Differences once you break the 0.9 range are more noticeable at the bottom end, particularly in the context of the OP's claim about people in the US "struggling to stay alive". There's also an "inequality weighted" HDI (accessible from your HDR link above by drilling down to the individual country data) which puts the US a fair way behind many of the EU countries the sheer weight of its per capita GDP puts it ahead of (on that index the US is even marginally worse than some of the wealthier Eastern Bloc countries, but interestingly on dead level pegging with France for the last decade)

alephnerd 3 hours ago | parent [-]

Even then the US is comparable to France - the only European country that comes even remotely close to America's power projection capabilities - and significantly above Italy, a fellow G7 member and large EU member that also has power projections capabilities.

The only large European countries with a significantly better iHDI are Germany and the UK.

All this does is justify the fact that most EU member states have taken advantage of the peace dividend at the expense of countries that have heavily invested in defense capabilities like the US, France, and Italy which fuels anti-European sentiment that turned into the current diplomatic crisis.

notahacker an hour ago | parent [-]

Interesting segue from claiming Europe is 20-40 years behind the US to claiming if Europe's policy choices have resulted in any better outcomes than the US its because they're enriching themselves by taking advantage of the "peace dividend"! I guess I'd have to agree that in the current diplomatic crisis of America's making, there is literally nothing some Americans won't use to "justify" blaming it on Europe....

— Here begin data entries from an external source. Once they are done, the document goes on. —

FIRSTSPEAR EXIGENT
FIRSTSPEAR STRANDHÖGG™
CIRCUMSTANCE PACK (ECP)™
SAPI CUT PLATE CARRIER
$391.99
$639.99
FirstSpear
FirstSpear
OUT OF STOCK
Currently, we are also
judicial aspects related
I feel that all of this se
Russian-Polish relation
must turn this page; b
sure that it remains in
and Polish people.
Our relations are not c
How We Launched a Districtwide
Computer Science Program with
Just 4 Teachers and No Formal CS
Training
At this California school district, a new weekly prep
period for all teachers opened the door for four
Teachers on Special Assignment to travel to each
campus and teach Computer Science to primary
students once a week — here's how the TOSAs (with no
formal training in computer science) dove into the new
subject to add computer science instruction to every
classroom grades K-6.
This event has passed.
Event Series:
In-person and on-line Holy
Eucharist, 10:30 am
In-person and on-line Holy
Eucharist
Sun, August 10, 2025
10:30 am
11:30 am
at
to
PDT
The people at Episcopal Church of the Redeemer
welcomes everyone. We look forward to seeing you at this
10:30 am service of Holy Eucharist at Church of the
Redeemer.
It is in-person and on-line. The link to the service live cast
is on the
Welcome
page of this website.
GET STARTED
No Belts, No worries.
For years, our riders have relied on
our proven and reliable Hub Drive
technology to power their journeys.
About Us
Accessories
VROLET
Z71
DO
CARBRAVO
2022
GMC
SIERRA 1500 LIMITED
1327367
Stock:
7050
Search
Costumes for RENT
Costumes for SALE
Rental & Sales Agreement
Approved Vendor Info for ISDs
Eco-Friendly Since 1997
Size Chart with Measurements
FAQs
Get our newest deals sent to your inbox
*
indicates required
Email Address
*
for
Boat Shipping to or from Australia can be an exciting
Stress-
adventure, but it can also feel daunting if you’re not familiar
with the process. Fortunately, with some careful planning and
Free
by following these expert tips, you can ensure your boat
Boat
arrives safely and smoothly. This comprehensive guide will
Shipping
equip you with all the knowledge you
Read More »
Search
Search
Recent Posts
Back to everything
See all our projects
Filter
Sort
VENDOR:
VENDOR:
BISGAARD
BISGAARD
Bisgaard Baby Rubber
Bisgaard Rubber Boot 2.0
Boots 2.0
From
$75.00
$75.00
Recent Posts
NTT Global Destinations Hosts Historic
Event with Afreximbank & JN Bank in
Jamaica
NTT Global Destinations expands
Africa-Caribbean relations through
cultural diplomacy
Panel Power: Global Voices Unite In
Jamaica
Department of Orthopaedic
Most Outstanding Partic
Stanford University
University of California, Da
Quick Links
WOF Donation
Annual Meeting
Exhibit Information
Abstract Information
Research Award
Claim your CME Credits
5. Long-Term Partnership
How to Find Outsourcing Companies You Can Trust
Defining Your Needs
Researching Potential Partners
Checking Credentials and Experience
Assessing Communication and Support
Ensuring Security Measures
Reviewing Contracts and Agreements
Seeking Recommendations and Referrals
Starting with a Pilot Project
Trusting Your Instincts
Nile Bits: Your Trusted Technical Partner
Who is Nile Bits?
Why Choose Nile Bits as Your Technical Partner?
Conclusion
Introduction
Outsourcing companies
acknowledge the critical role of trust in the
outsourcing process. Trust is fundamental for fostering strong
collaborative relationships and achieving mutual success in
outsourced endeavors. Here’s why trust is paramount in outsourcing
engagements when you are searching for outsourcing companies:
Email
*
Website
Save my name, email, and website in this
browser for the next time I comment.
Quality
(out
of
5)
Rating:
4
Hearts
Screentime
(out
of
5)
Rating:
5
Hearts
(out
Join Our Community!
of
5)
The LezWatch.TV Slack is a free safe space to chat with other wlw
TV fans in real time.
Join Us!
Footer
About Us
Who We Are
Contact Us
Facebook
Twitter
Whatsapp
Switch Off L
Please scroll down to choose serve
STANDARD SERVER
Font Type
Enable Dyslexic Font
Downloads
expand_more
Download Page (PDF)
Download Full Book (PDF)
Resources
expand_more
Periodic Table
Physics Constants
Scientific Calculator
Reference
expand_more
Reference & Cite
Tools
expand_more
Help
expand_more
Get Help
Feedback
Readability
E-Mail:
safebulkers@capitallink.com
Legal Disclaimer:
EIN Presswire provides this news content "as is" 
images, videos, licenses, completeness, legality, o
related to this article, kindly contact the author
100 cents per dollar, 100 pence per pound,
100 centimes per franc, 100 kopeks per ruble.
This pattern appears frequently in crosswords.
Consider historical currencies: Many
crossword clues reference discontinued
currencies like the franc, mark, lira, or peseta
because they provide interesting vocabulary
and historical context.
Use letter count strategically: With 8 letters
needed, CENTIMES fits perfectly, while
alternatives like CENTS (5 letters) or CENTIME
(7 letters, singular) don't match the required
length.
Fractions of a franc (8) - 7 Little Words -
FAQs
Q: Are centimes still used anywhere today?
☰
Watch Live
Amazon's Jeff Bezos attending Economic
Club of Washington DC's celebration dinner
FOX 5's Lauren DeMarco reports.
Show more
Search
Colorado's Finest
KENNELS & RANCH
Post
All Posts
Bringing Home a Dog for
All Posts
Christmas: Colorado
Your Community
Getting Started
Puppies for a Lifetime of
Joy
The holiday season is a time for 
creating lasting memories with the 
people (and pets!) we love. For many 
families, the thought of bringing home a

Back in reality, inequality doesn't have an obvious relationship with country size or power projection, countries with superior inequality-weighted HDI like Germany and Poland spend more of their GDP on defence than Italy and the strengths and weaknesses of America's business culture, labour laws, welfare state, privatised healthcare etc (higher incomes for many but lower baseline living standards) really don't have very much to do with its military spending. If Americans want their government to tackle inequality they should probably back candidates advocating European-style policy over candidates advocating anti-European sentiment.

ragall an hour ago | parent [-]

> Interesting segue from claiming Europe is 20-40 years behind the US to claiming if Europe's policy choices have resulted in any better outcomes than the US its because they're enriching themselves by taking advantage of the "peace dividend"!

That's not what I claimed. Europe is 20-40 years behind in how the social fabric is being destroyed, making everything precarious and lives shitty, stressful and meaningless. Many good choices in Europe have slowed down that decay, but I'm afraid it's just slowed, not arrested.

And it's not so much as the "peace dividend" helping Europe, but the opposite: the US have made themselves poor because with the same economic framework as today, the US would be in a much better position if it had an efficient healthcare system, instead of one that spends 2-3x the European average for worse outcomes, and if it didn't drive up the cost of living by allowing boomers to print themselves money by restricting housing construction though zoning.